## [Source text]

•••

The Apollo Lunar Module (LM), originally designated the Lunar Excursion Module (LEM), was the lander portion of the Apollo spacecraft built for the US Apollo program by Grumman Aircraft to carry a crew of two from lunar orbit to the surface and back. Designed for lunar orbit rendezvous, it consisted of an ascent stage and descent stage, and was ferried to lunar orbit by its companion Command and Service Module (CSM), a separate spacecraft of approximately twice its mass, which also took the astronauts home to Earth. After completing its mission, the LM was discarded. It was capable of operation only in outer space; structurally and aerodynamically it was incapable of flight through the Earth's atmosphere. The Lunar Module was the first manned spacecraft to operate exclusively in the airless vacuum of space.

Six such craft successfully landed on the Moon between 1969 and 1972. A seventh provided propulsion and life support for the crew of Apollo 13 when their CSM was disabled by an oxygen tank explosion en route to the Moon.

The LM's development was plagued with problems which delayed its first unmanned flight by about ten months, and its first manned flight by about three months. Despite this, the LM eventually became the most reliable component of the Apollo/Saturn space vehicle, the only component never to suffer a failure that significantly affected a mission.

The total cost of the LM for development and the units produced was $21.3B in 2016 dollars, adjusting from a nominal total of $2.2B using the NASA New Start Inflation Indices.

At launch, the Lunar Module sat directly beneath the Command/Service Module (CSM) with legs folded, inside the Spacecraft-to-LM Adapter (SLA) attached to the S-IVB third stage of the Saturn V rocket. There it remained through earth parking orbit and the Trans Lunar Injection (TLI) rocket burn to send the craft toward the Moon.

•••

## [Record set]
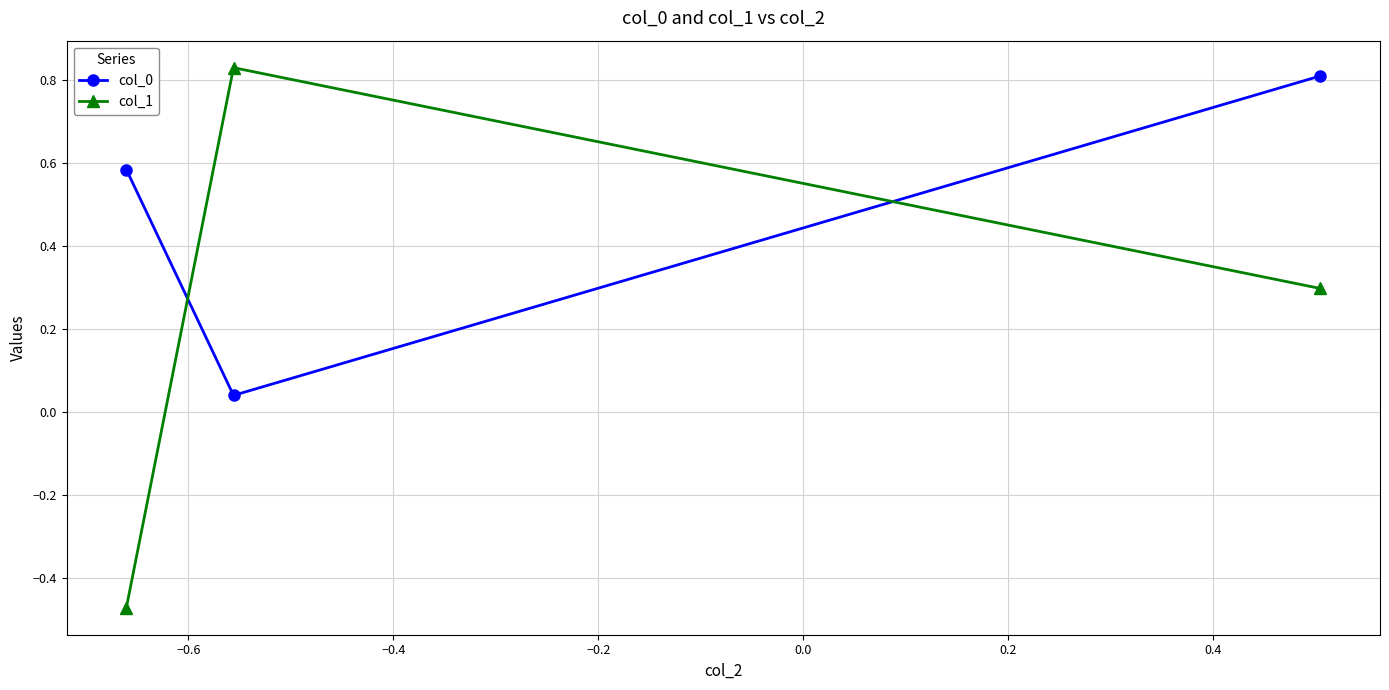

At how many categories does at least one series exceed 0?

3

•••

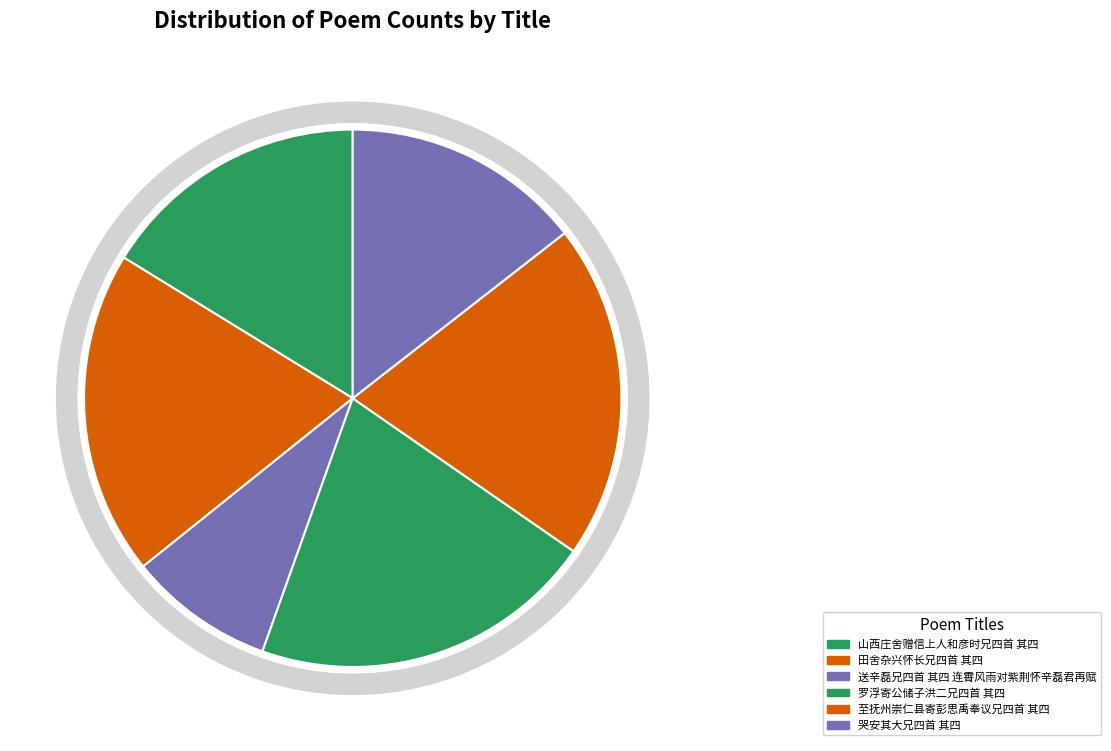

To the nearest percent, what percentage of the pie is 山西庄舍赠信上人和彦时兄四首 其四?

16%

•••

## [Requirement 1]
From the passage on the Apollo Lunar Module, list every abbreviation shown in parentheses, each with the full name it stands for.
## [Requirement 2]
Using the passage on the Apollo Lunar Module, answer each question on its own line:
(a) Which company built the Lunar Module?
(b) How many such craft successfully landed on the Moon between 1969 and 1972?
(c) What was the total cost of the Lunar Module in 2016 dollars?
## [Requirement 3]
Write out the part of the passage on the Apollo Lunar Module starting with "The LM's development" and going on through "toward the Moon.".

## [Response box 1]
LM: Lunar Module
LEM: Lunar Excursion Module
CSM: Command and Service Module
SLA: Spacecraft-to-LM Adapter
TLI: Trans Lunar Injection

## [Response box 2]
(a) Grumman Aircraft
(b) Six
(c) $21.3B

## [Response box 3]
The LM's development was plagued with problems which delayed its first unmanned flight by about ten months, and its first manned flight by about three months. Despite this, the LM eventually became the most reliable component of the Apollo/Saturn space vehicle, the only component never to suffer a failure that significantly affected a mission.

The total cost of the LM for development and the units produced was $21.3B in 2016 dollars, adjusting from a nominal total of $2.2B using the NASA New Start Inflation Indices.

At launch, the Lunar Module sat directly beneath the Command/Service Module (CSM) with legs folded, inside the Spacecraft-to-LM Adapter (SLA) attached to the S-IVB third stage of the Saturn V rocket. There it remained through earth parking orbit and the Trans Lunar Injection (TLI) rocket burn to send the craft toward the Moon.